Most people visit
Vienna with
a vivid image of the city in their
minds: a monumental vision of
Habsburg palaces, trotting white
horses, old ladies in fur coats and
mountains of fat cream cakes. And
they're unlikely to be disappointed,
for the city positively feeds off
imperial nostalgia - High Baroque
churches and aristocratic mansions
pepper the Innere Stadt, monumental
projects from the late nineteenth
century line the Ringstrasse, and
postcards of the Emperor Franz-Josef
and his beautiful wife Elisabeth
still sell by the sackful. Just as
compelling as the old Habsburg
stand-bys are the wonderful
Jugendstil and early Modernist
buildings, products of the era of
Freud, Klimt, Schiele, Mahler and
Schönberg, when the city's famous
coffeehouses were filled with
intellectuals from every corner of
the empire. Without doubt, this was
Vienna's golden age, after which all
has been decline: with the end of
the empire in 1918, the city was
reduced from a metropolis of over
two million, capital of a vast
empire of fifty million, to one of
barely more than 1.5 million and
federal capital of a small country
of just eight million souls.

Exercise prompt: Write the next part of the passage on Vienna, starting after its final sentence.

Recorded data
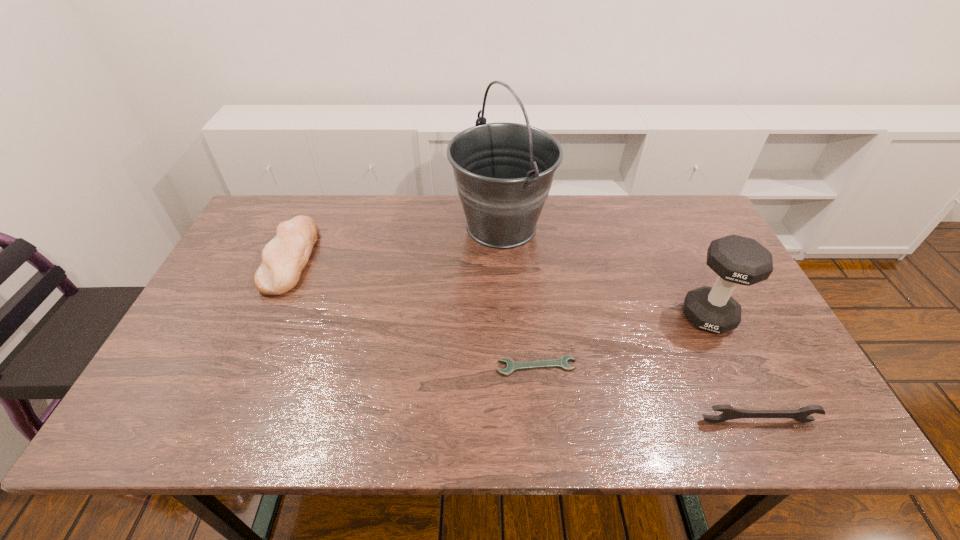
The width and height of the screenshot is (960, 540). In the image, there is a desktop. In order to click on vacant space at the far edge in this screenshot , I will do `click(618, 197)`.

What are the coordinates of `vacant space at the near edge of the desktop` in the screenshot? It's located at (505, 406).

This screenshot has width=960, height=540. What are the coordinates of `vacant region at the left edge` in the screenshot? It's located at (252, 241).

Find the location of a particular element. This screenshot has width=960, height=540. vacant space at the far right corner is located at coordinates (696, 227).

Find the location of a particular element. vacant area between the tallest object and the third tallest object is located at coordinates (396, 242).

This screenshot has height=540, width=960. What are the coordinates of `free space between the taller wrench and the dumbbell` in the screenshot? It's located at (732, 369).

The image size is (960, 540). Find the location of `free space that is in between the second nearest object and the bucket`. free space that is in between the second nearest object and the bucket is located at coordinates (518, 296).

Find the location of a particular element. This screenshot has height=540, width=960. empty location between the bucket and the second nearest object is located at coordinates (518, 296).

The image size is (960, 540). I want to click on free area in between the right wrench and the leftmost object, so click(524, 339).

Locate an element on the screen. free space between the nearest object and the leftmost object is located at coordinates (524, 339).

Response:
Given the city's
twentieth-century history, it's
hardly surprising that the Viennese
are as keen as anyone to continue
plugging the good old days. The
visual scars from this turbulent
history are comparatively light -
even Hitler's sinister wartime Flacktürme
(anti-aircraft towers) are confined
to the suburbs - though the
destruction of the city's enormous
Jewish community, the driving force
behind the city's fin-de-siècle
culture, is a wound that has proved
harder to heal. The city has
struggled since to live up to the
glorious achievements of its past,
and has failed to shake off a
reputation for xenophobia. Yet for
all its problems, Vienna is still an
inspiring city to visit, with one of
the world's greatest art collections
in the Kunsthistorisches Museum
, world-class orchestras and a
superb architectural heritage. It's
also an eminently civilized place,
clean, safe (for the most part) and
peopled by citizens who do their
best to live up to their reputation
for Gemütlichkeit , or
"cosiness". And despite
its ageing population, it's also a
city with a lively nightlife, with
plenty of late-opening Musikcafés
and drinking holes. Even Vienna's
restaurants, long famous for
quantity over quality, have
discovered more innovative ways of
cooking and are now supplemented by
a wide range of ethnic restaurants.
Most first-time visitors spend
the majority of their time in
Vienna's central district, the Innere
Stadt . Retaining much of its
labyrinthine street layout, it's the
city's main commercial district,
packed with shops, cafés and
restaurants. The chief sight here is
the Stephansdom , Vienna's
finest Gothic edifice, standing at
the district's pedestrianized centre.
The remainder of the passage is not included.